To find $E(I_k I_{366})$, we note that since $I_k$ is equal to either 0 or 1 and $I_{366}$ is equal to either 0 or 1, the product $I_k I_{366}$ can only equal 0 and 1 as well. Therefore, $I_k I_{366}$ is itself an indicator random variable. Furthermore, $I_k I_{366} = 1$ if and only if $I_k = 1$ and $I_{366} = 1$, which means that no friends has a birthday on either day $k$ or day $366$ (that is, February 29). The chance that someone doesn’t have a birthday on day $k$ or February 29 is

$\displaystyle 1 - \frac{4}{1461} - \frac{1}{1461} = \displaystyle \frac{1456}{1461}$,

so that the probability that no friend has a birthday on day $k$ or February 29 is

$\displaystyle \left( \frac{1456}{1461} \right)^n$.

Therefore, as before,

$E(I_k I_{366}) = \displaystyle \left( \frac{1456}{1461} \right)^n$,

so that

$\hbox{Cov}(I_k,I_{366}) = \displaystyle \left( \frac{1456}{1461} \right)^n - \displaystyle \left( \frac{1457}{1461} \right)^n \left( \frac{1460}{1461} \right)^n$.

Therefore,

$\hbox{Var}(N) = 365\displaystyle \left( \frac{1457}{1461} \right)^n \left[ 1 - \left( \frac{1457}{1461} \right)^n \right] + \displaystyle \left( \frac{1460}{1461} \right)^n \left[ 1 - \left( \frac{1460}{1461} \right)^n \right]$

$+ \displaystyle (365)(364) \left[ \displaystyle \left( \frac{1453}{1461} \right)^n - \displaystyle \left( \frac{1457}{1461} \right)^{2n} \right] + 2(365) \left[ \left( \frac{1456}{1461} \right)^n - \displaystyle \left( \frac{1457}{1461} \right)^n \left( \frac{1460}{1461} \right)^n \right]$,

and we find the standard deviation of $N$ using

$\hbox{SD}(N) = \sqrt{\hbox{Var}(N)}$.

The graph below shows the expected value of $N$, which was shown earlier to be

$E(N) = 365 \displaystyle \left( \frac{1457}{1461} \right)^n + \left( \frac{1460}{1461} \right)^n$,

along with error bars representing two standard deviations.

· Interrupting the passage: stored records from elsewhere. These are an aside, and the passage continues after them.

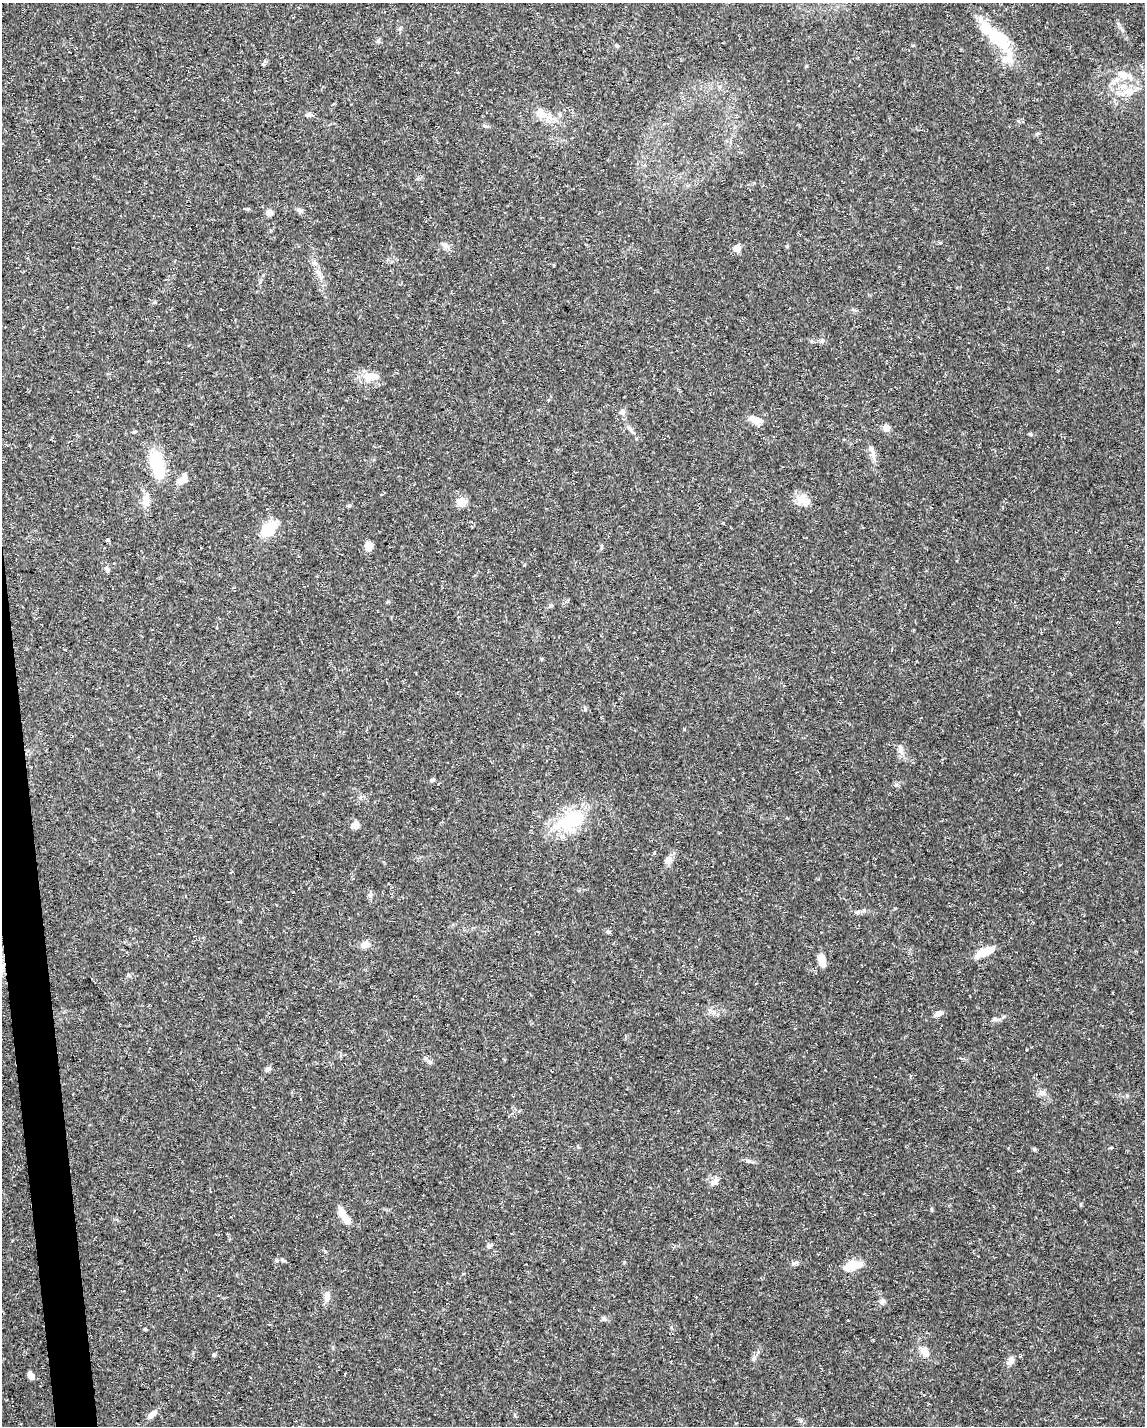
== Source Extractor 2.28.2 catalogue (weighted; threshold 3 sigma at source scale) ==
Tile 7 of 4 x 3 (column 3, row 2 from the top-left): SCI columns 2288-3430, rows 1477-2900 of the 4574 x 4333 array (HDU 1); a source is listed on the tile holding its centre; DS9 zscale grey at full resolution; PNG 1147 x 1428 px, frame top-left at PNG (2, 3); no overlay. Shown black and unused: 2% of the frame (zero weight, under 3 of 5 exposures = <1% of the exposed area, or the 3 px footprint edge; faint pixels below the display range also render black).
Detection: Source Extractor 2.28.2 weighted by HDU 2 'WHT'; one run over the whole footprint, this tile lists its part. Background 0.0294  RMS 0.0029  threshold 0.013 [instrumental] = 3 sigma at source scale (4.5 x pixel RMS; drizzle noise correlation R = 1.50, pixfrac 1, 0.0396/0.0396 arcsec/px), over >= 5 px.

Interestingly, the standard deviation of $N$ changes for different values of $n$; a direct calculation shows that the $\hbox{SD}(N)$ is maximized at $n = 459$ with maximum value of approximately $6.1$. Accordingly, for $n = 450$ and $n = 500$, the error bars in the above figure have a total width of approximately 24 days (two standard deviations both above and below the expected value).